Satprem (30 October 1923 – 9 April 2007) was a French author and a disciple of Mirra Alfassa.
Satprem was born Bernard Enginger in Paris and had a seafaring childhood and youth in Brittany.
During World War II he was a member of the French Resistance (in the "Turma-Vengeance" network). He was arrested by the Gestapo in late 1943 and spent one and a half years in German concentration camps. Scarred by the experience, after the war he became interested in the existentialism of André Gide and André Malraux.

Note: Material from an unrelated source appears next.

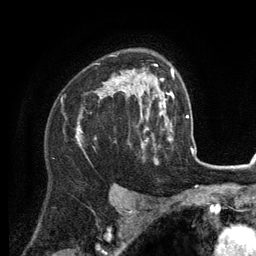
Breast MRI (dynamic contrast-enhanced), one axial slice; slice 90 of 134 in the series (ordered by position); cropped to one breast; dynamic contrast-enhanced series, time point 2 of 6 at this slice position (early post-contrast); 3 T; TE 2.8 ms, TR 7.3 ms; 1.2 mm slice thickness; 256 × 256 image matrix, field of view 180 × 180 mm. Female patient.
Structures marked on this image (semi-automatically segmented with operator editing):
- enhancing-tissue mask used for the functional tumour volume (all voxels passing the contrast-enhancement thresholds inside the analysis volume; usually the tumour): bounding box (x1, y1, x2, y2) in pixels: (77, 69, 156, 148)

He travelled to Egypt and then India, where he worked briefly as a civil servant in the French colonial administration of Pondicherry, on the Bay of Bengal. There he discovered Sri Aurobindo and The Mother and their "new evolution". He resigned from the civil service, and went in search of adventure in French Guiana, where he spent a year in the Amazon (the setting for his first novel L'Orpailleur (The Gold Washer), with his copy of Sri Aurobindo's The Life Divine, then Brazil, and after that Africa.

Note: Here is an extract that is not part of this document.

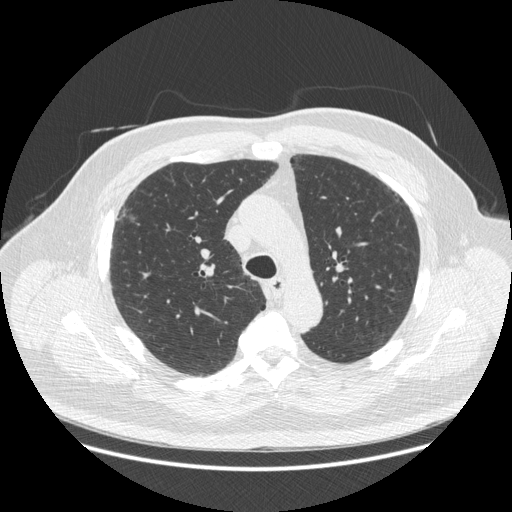
Chest CT (low-dose screening protocol), one axial image; baseline annual screen; lung window (W 1500 / L -600 HU); 1.25 mm slice thickness; standard (soft-tissue) reconstruction kernel (STANDARD); slice 83 of 266 in the series; 512 × 512 image matrix, field of view 404 × 404 mm. Male participant, aged 66 years at enrolment. Current smoker at enrolment.
Expert-annotated lung lesion, bounding box (x1, y1, x2, y2) in pixels: (110, 204, 146, 232). Screening reader's record for this exam: no non-calcified nodule ≥4 mm recorded. Lung cancer was diagnosed 742 days after this screen: non-small cell carcinoma, right upper lobe, stage IV (AJCC 6th edition), 50 mm at pathology.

In 1953, aged 30, he returned to India and Pondicherry to put himself at the service of The Mother and settle in the Ashram. He taught a little at the Ashram school, and was in charge of the French copy for the quarterly Bulletin of the Department of Physical Education which was The Mother's publication, and is still printed in English and French. During this time he met his companion Sujata Nahar.